Syrie: Kiev accusé de délaisser la journaliste enlevée
Actualisé

SyrieKiev accusé de délaisser la journaliste enlevée

Les ravisseurs de la journaliste ukrainienne Ankhar Kotchneva, enlevée en octobre, ont annoncé avoir ajourné son exécution à dimanche et affirmé que l'Ukraine ne faisait rien pour sa libération.

«Quand il y avait des négociations avec le gouvernement ukrainien et son ambassade (en Syrie), ils (les Ukrainiens) n'étaient pas sérieux, ne respectaient pas leurs promesses et ne faisaient rien pour libérer Ankhar», a déclaré le chef des ravisseurs, Abu Jandal, dans une conversation par Skype, dont l'enregistrement traduit en ukrainien a été publié lundi soir par la chaîne de télévision ukrainienne 1 1 sur son site.

«Personne ne répondait lorsque nous demandions ce qu'on pouvait nous proposer pour sa libération. Il paraît que personne ne s'en souciait», a-t-il poursuivi, selon le blog de la journaliste qui l'a interrogé. Les ravisseurs syriens ont indiqué avoir ajourné l'exécution de la journaliste à dimanche, a ajouté la télévision.

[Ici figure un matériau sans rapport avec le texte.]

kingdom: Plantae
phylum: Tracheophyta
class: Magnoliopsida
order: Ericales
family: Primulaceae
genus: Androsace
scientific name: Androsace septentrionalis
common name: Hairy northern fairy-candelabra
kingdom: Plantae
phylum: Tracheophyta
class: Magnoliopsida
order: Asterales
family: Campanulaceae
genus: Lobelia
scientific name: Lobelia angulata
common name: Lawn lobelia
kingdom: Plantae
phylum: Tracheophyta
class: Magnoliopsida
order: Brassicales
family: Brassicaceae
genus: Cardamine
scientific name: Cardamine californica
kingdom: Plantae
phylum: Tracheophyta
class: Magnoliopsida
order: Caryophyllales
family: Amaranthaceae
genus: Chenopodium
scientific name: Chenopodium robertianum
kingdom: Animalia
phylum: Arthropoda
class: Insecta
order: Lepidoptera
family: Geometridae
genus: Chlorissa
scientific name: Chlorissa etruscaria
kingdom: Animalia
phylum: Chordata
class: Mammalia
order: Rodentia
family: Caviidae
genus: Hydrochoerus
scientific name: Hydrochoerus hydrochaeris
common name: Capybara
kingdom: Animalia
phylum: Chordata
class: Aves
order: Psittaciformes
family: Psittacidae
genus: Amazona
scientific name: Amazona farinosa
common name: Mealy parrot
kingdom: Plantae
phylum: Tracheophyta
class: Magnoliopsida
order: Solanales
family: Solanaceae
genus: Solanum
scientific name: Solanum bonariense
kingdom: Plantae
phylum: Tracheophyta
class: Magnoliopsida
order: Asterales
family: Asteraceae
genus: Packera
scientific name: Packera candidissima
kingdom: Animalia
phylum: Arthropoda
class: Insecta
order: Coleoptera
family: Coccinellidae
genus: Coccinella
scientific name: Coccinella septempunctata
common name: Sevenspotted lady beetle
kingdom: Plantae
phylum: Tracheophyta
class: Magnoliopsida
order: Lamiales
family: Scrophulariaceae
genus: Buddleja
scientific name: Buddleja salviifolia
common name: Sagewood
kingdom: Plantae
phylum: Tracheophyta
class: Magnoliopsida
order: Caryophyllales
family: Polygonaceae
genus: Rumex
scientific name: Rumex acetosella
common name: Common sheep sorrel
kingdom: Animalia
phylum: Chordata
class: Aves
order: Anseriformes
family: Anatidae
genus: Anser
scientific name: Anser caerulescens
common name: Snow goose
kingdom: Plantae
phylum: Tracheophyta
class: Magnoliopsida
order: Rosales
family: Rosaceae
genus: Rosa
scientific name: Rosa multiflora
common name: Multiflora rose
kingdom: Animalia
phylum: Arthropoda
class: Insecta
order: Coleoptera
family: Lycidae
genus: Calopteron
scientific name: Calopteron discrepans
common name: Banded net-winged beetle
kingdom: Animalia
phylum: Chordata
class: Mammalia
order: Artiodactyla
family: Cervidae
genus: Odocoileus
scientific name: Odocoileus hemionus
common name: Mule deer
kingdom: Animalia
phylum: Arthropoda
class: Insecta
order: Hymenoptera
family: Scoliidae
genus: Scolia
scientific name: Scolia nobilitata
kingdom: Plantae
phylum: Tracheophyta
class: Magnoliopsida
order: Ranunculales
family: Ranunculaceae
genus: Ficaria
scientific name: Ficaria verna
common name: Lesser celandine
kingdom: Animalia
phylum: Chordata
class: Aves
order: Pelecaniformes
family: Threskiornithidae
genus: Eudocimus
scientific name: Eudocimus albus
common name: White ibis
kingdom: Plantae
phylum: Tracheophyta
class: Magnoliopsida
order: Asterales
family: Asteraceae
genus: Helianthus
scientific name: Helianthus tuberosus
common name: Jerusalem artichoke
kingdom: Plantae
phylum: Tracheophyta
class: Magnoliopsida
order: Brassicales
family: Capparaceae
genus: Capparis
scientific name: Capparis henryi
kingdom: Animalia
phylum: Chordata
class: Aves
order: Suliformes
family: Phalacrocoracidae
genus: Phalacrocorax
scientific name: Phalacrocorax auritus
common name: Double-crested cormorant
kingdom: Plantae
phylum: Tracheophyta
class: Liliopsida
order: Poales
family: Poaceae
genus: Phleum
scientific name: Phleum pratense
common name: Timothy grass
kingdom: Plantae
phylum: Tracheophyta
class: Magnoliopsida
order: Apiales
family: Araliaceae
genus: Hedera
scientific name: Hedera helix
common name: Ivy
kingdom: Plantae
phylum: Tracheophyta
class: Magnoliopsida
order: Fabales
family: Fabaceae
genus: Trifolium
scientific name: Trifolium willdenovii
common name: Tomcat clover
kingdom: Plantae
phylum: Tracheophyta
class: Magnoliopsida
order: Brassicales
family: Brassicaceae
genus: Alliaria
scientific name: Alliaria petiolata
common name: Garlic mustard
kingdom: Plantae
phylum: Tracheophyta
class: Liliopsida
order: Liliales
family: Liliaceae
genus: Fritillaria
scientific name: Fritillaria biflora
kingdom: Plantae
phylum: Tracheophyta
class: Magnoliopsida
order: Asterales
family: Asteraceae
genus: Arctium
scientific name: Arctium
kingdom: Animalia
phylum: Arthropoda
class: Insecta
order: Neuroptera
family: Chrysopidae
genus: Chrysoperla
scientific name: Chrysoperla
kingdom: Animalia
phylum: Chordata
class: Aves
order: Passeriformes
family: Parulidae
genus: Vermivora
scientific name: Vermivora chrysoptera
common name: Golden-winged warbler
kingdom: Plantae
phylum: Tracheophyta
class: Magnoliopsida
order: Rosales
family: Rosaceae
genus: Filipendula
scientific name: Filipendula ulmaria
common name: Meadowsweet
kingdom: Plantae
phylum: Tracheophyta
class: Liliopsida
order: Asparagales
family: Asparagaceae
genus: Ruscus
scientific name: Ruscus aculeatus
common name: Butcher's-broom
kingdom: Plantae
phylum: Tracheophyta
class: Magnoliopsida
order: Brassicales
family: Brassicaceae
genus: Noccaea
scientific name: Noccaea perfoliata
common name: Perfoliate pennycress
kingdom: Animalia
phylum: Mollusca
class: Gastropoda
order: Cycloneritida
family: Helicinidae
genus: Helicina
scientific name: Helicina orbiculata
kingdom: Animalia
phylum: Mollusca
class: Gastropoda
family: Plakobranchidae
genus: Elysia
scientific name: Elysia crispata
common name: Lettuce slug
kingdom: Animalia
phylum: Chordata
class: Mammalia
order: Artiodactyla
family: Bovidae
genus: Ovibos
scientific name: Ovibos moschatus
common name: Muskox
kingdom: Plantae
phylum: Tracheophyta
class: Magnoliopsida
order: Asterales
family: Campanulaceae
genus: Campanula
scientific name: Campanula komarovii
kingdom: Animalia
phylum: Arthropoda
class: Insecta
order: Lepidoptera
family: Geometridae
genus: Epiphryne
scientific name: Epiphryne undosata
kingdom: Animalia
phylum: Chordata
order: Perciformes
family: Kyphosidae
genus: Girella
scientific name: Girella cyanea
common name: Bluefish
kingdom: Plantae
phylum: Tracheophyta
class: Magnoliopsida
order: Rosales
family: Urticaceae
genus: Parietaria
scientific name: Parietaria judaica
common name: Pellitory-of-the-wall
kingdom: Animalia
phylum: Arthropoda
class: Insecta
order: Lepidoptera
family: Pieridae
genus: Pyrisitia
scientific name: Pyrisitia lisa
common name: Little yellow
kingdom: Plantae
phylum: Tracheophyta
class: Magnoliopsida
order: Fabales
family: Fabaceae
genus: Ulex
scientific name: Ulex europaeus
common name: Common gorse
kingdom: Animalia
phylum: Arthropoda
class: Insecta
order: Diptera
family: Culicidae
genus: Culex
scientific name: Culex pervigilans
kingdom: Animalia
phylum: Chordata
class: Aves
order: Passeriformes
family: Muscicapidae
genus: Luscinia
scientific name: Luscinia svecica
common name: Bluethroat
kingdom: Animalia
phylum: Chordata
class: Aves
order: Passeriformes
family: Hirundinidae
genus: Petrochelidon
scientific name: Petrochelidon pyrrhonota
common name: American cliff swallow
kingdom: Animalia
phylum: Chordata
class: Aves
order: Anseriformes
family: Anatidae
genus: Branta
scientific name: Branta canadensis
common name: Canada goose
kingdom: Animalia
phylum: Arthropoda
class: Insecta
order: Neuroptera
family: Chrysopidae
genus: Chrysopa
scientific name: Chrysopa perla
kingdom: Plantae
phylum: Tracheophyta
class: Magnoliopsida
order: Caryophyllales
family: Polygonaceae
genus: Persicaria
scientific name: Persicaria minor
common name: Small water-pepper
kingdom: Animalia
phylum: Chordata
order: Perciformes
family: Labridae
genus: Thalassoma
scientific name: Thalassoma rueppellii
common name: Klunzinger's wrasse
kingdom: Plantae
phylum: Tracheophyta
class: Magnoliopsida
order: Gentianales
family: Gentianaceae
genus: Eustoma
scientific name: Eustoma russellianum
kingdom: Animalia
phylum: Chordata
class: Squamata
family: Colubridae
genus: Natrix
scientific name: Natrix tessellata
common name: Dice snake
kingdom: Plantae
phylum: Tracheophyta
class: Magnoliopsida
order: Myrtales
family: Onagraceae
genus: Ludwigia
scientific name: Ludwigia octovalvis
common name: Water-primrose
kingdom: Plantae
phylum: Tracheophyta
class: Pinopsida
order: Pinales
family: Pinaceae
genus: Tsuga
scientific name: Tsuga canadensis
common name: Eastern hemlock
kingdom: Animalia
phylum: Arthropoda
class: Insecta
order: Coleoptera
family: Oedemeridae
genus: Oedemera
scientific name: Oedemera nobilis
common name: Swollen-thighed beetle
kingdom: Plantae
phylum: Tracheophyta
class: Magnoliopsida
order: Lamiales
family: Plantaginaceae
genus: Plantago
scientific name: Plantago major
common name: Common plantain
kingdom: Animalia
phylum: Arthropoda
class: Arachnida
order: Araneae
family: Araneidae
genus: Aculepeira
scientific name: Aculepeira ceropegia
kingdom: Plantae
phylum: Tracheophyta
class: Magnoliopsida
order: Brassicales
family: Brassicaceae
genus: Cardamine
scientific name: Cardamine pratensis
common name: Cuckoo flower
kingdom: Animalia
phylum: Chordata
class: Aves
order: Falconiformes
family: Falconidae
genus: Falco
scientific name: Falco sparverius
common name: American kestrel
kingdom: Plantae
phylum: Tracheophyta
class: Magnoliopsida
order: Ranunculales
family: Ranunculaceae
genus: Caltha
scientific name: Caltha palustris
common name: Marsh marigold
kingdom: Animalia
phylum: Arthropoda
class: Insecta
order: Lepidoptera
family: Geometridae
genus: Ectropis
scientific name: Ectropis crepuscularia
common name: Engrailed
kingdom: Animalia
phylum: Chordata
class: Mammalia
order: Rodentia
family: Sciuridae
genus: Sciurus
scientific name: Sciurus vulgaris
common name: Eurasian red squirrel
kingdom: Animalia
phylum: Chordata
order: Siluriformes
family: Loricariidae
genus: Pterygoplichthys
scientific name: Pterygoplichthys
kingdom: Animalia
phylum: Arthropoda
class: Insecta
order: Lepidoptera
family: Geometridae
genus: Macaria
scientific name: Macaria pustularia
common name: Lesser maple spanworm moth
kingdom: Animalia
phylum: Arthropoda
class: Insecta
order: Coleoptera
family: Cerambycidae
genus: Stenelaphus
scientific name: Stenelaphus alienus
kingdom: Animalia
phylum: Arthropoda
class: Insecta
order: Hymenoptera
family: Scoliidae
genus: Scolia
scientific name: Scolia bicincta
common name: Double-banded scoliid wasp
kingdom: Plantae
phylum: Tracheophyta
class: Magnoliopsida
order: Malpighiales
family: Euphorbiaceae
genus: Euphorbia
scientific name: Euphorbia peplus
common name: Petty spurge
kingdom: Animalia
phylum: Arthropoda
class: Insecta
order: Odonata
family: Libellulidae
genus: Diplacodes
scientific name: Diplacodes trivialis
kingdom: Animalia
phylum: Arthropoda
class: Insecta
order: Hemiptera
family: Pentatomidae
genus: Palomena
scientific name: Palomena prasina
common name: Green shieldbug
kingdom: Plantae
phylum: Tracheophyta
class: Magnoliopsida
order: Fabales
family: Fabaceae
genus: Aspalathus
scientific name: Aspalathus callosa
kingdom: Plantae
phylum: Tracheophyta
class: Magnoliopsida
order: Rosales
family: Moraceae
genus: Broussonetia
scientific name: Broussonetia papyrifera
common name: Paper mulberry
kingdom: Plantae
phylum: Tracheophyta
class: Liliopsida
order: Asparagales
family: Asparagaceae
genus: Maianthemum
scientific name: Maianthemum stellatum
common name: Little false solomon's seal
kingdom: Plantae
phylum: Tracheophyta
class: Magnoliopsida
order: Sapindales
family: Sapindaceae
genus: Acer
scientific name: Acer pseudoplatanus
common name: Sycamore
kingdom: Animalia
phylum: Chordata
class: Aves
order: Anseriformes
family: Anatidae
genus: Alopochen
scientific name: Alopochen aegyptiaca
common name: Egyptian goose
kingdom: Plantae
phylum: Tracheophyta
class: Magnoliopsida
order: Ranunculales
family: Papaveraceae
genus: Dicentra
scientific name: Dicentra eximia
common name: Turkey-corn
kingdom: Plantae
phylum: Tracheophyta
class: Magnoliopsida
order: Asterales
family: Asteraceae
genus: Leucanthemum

Un négociateur «qui ne mente pas»

Les ravisseurs, qui se réclament de l'Armée syrienne libre (ASL), ont exigé que l'Ukraine leur propose un négociateur «qui ne mente pas», selon le blog de la journaliste. «Nous attendons qu'on nous contacte le 18 décembre à 15H00» heure locale, a déclaré Abu Jandal à la journaliste.

Aucun porte-parole du ministère ukrainien des Affaires étrangères contacté par l'AFP n'était joignable pour une réaction. Le président Viktor Ianoukovitch avait ordonné à la mi-octobre aux diplomates ukrainiens de faire tout leur possible pour la libération de la journaliste.

Interprète

Ankhar Kotchneva travaillait en Syrie en tant qu'assistante et interprète, essentiellement pour des médias russes. Dans une vidéo tournée en captivité et mise en ligne fin novembre, elle a affirmé avoir travaillé avec les renseignements russes et syriens, des propos qui ont vraisemblablement été tenus sous la contrainte.

Depuis son arrivée dans ce pays en septembre, Mme Kotchneva, qui parle couramment l'arabe, a fait plusieurs interventions à la télévision syrienne pour défendre le régime de Bachar al-Assad et a aussitôt reçu des menaces de la part des rebelles, a affirmé une de ses amies, citée par la presse russe.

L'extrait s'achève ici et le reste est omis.